Map a Drive (Folder) to Office 365 based Sharepoint / OneDrive

One Drive for Business sync. The functionality sounded great. Allow me and my team to efficiently access and collaborate on local files synced from centrally located SharePoint libraries? Off-line edits and additions magically syncing and merging with my teammates changes once I establish an internet connection? SharePoint power and security plus DropBox like sync? Sign me up.

When it works, it is fantastic. But, even if you adhere to all best practices, and give it the best possible chance to succeed, you will eventually run into sync issues. Which means stop syncing the library, delete cache, re-sync. And do it again when it next time it breaks.

To be fair, this is MUCH better than the old SharePoint sync mechanisms – SharePoint Workspace or Groove. And, I understand how difficult it is to reliably sync any data, much less documents that dozens of people may be collaborating on. I know Microsoft is working to improve it and they have shown they can make great progress when their energy is focused. Lets hope the complaints of thousands of people that  just want it to “sync like Dropbox” are being heard by the people that can direct that focus.

Having said all of that, I will add that I love SharePoint and think it is underutilized by many Office 365 customers. We rely on it heavily at Clarus. We have excellent bandwidth at the office – it doesn’t make sense to sync copies of files to all of our desktops. But using a browser as the sole vehicle for accessing files doesn’t work for me.  So, we map drives to libraries. This gives us the look and feel of regular local files and the ability to move files around that is not possible now via a web browser. We still have simultaneous, multi-user edit capabilities for supported file types, but no sync headaches.
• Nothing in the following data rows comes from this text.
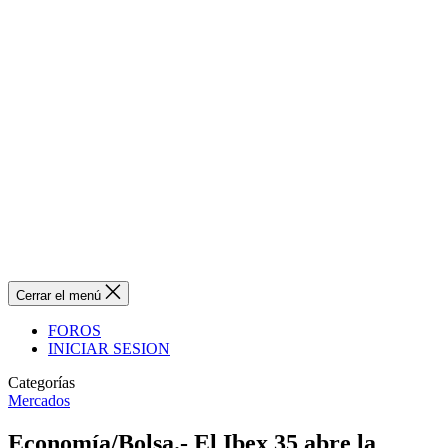
Cerrar el menú
FOROS
INICIAR SESION
Categorías
Mercados
Economía/Bolsa.- El Ibex 35 abre la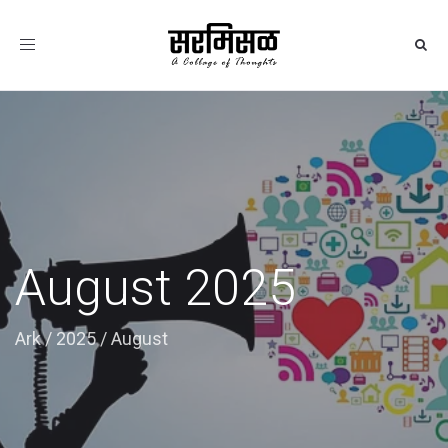
Toggle
navigation
August 2025
Ark
/
2025
/
August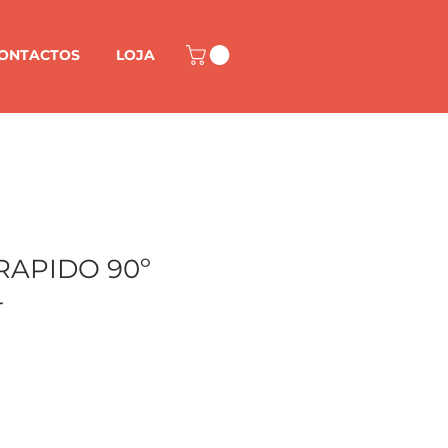
ONTACTOS
LOJA
RAPIDO 90º
4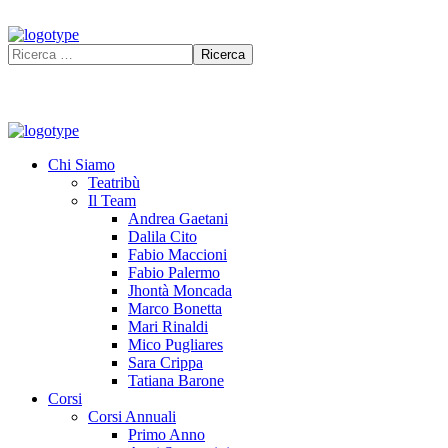
Chi Siamo
Teatribù
Il Team
Andrea Gaetani
Dalila Cito
Fabio Maccioni
Fabio Palermo
Jhontà Moncada
Marco Bonetta
Mari Rinaldi
Mico Pugliares
Sara Crippa
Tatiana Barone
Corsi
Corsi Annuali
Primo Anno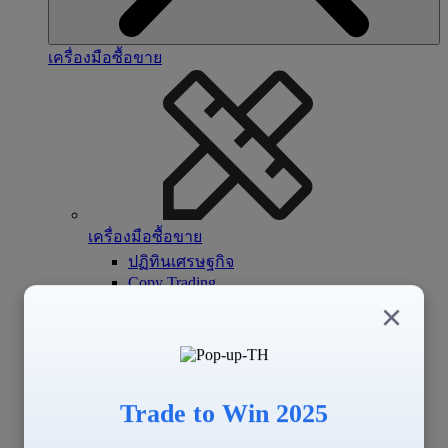
เครื่องมือซื้อขาย
เครื่องมือซื้อขาย
ปฏิทินเศรษฐกิจ
Copy Trading
Signal Center
×
Trade to Win 2025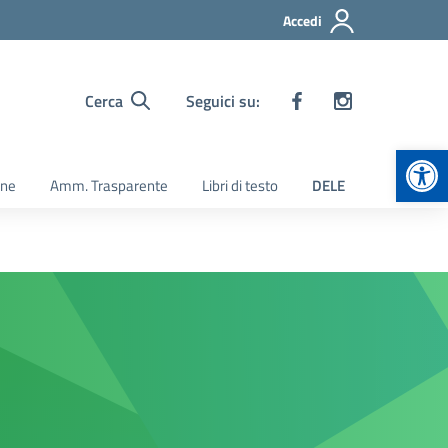
Accedi
Cerca
Seguici su:
Apr
ine
Amm. Trasparente
Libri di testo
DELE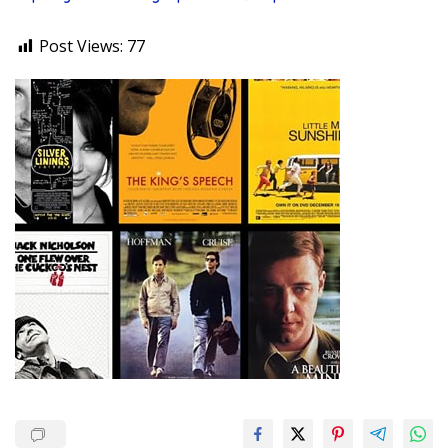
Post Views:
77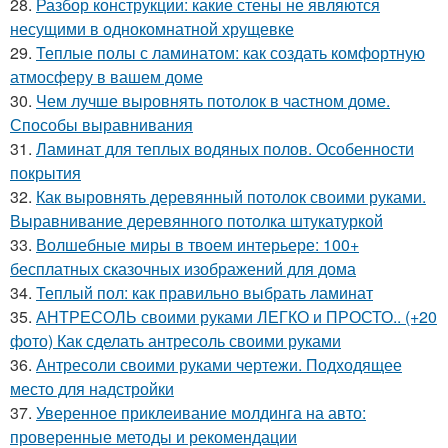
28.
Разбор конструкции: какие стены не являются
несущими в однокомнатной хрущевке
29.
Теплые полы с ламинатом: как создать комфортную
атмосферу в вашем доме
30.
Чем лучше выровнять потолок в частном доме.
Способы выравнивания
31.
Ламинат для теплых водяных полов. Особенности
покрытия
32.
Как выровнять деревянный потолок своими руками.
Выравнивание деревянного потолка штукатуркой
33.
Волшебные миры в твоем интерьере: 100+
бесплатных сказочных изображений для дома
34.
Теплый пол: как правильно выбрать ламинат
35.
АНТРЕСОЛЬ своими руками ЛЕГКО и ПРОСТО.. (+20
фото) Как сделать антресоль своими руками
36.
Антресоли своими руками чертежи. Подходящее
место для надстройки
37.
Уверенное приклеивание молдинга на авто:
проверенные методы и рекомендации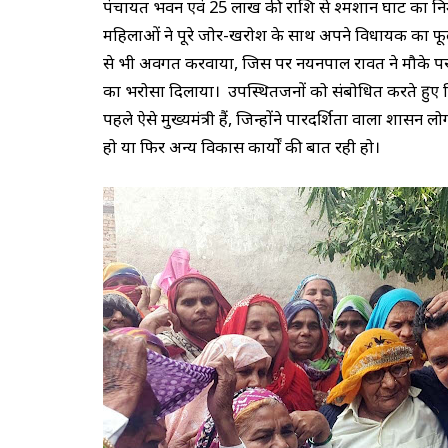
पंचायत भवन एवं 25 लाख की राशि से श्मशान घाट का निर्मा
महिलाओं ने पूरे जोर-खरोश के साथ अपने विधायक का फूल म
से भी अवगत करवाया, जिस पर नयनपाल रावत ने मौके पर ही
का भरोसा दिलाया। उपस्थितजनों को संबोधित करते हुए
पहले ऐसे मुख्यमंत्री हैं, जिन्होंने पारदर्शिता वाला शा
हो या फिर अन्य विकास कार्यों की बात रही हो।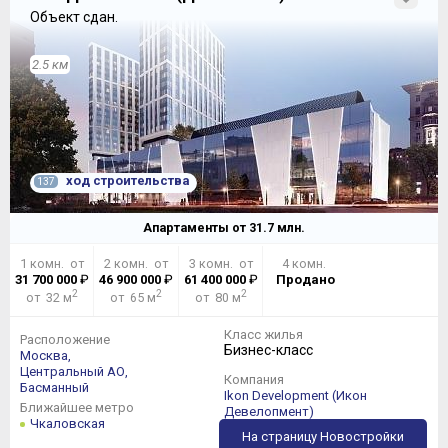
Объект сдан.
2.5 км
ход строительства
137
Апартаменты от
31.7
млн.
1 комн. от
2 комн. от
3 комн. от
4 комн.
31 700 000
₽
46 900 000
₽
61 400 000
₽
Продано
2
2
2
от 32 м
от 65 м
от 80 м
Класс жилья
Расположение
Бизнес-класс
Москва,
Центральный АО,
Компания
Басманный
Ikon Development (Икон
Ближайшее метро
Девелопмент)
Чкаловская
На страницу Новостройки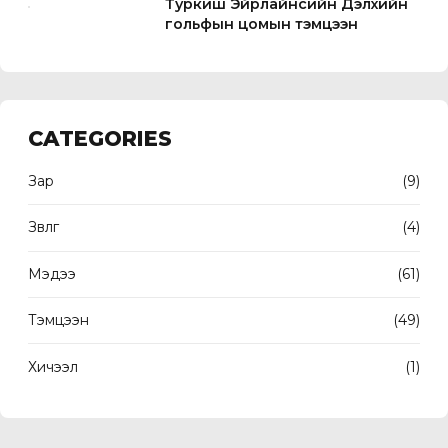
Туркиш Эйрлайнсийн Дэлхийн
гольфын цомын тэмцээн
CATEGORIES
Зар
(9)
Зөвлөгөө
(4)
Мэдээ
(61)
Тэмцээн
(49)
Хичээл
(1)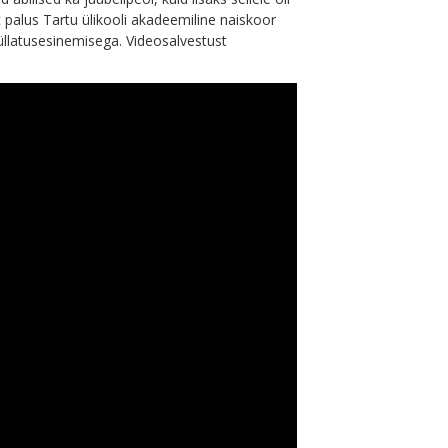
lt palus Tartu ülikooli akadeemiline naiskoor
 üllatusesinemisega. Videosalvestust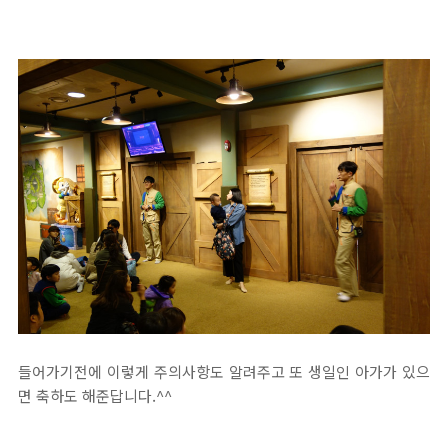
들어가기전에 이렇게 주의사항도 알려주고 또 생일인 아가가 있으
면 축하도 해준답니다.^^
It is possible to map a drive to SharePoint or OneDrive for Business and maintain the connection through reboots. With one caveat (of course there is) – you need to log in to SharePoint and browse to one of your mapped libraries when you reboot. And…you should do this with Internet Explorer (IE). The purpose of this is to keep the security token for SharePoint active.
**Technically we are “Adding a network location” but start the same way we would map a drive. This functionality relies on WebDAV and the Webclient service.

So, to do this, you need to know the path you will use for the mapped drive/network location.

Getting the path for a SharePont Library
Use IE to browse to the SharePoint library you want to map a drive to. The URL in your browser will not work for our mapped drive – we need to know the true path. To get this, click on  the Library tab, then click the “Open in Explorer” button. Again use IE – Open in Explorer does not work in Chrome.


Windows Explorer should open and you should see the contents of your Library. That is the path we want. Copy that into the clipboard.


Getting the path for your personal One Drive for Business
***One Drive for Business is a little different. You Cannot “Open in Explorer”. But, unlike a regular SharePoint Library, you can make out the necessary path easily enough. For a One Drive for Business path, navigate to One Drive for Business and click Files. Copy everything prior to “/_layouts/” from the address bar.



Then, bring up the Map Network Drive dialog (right click This PC / My Computer and choose “Map Network Drive”). Do not use this first screen for mapping your library. This mechanism will not survive reboots without some serious gymnastics you do not want to deal with. Click the “Connect to a Web Site…” link (highlighted below).


The Add Network Location Wizard appears. Click Next.


Select “Choose a custom network location” and click Next.


Paste your Library or One Drive for Business path that you copied earlier into the address field.


Give it a name, then Click Next, Next, Finish.


And there you go, a mapped SharePoint Library that will survive reboots.



Just remember to log into SharePoint using IE from time to time and the necessary security tokens will be present to maintain the connection.

If you browse to one of your mapped folders and you receive an error message, chances are you either do not have an internet connection, or the security token has expired due to an extended period of time without touching SharePoint (logging into SharePoint via IE and minimizing it counts as a touch). Simply log into SharePoint, browse to any library and “Open in Explorer”.  All your mapped libraries will be accessible again. I have gone months without needing to do this.

This is ideal if you are desktop user with solid internet connectivity and bandwidth. Keep in mind, if opening a 10 MB file, it is going to open as fast as your down speeds will allow. With fast internet being ubiquitous and much cheaper these days, this is a viable option for many businesses and home office based users.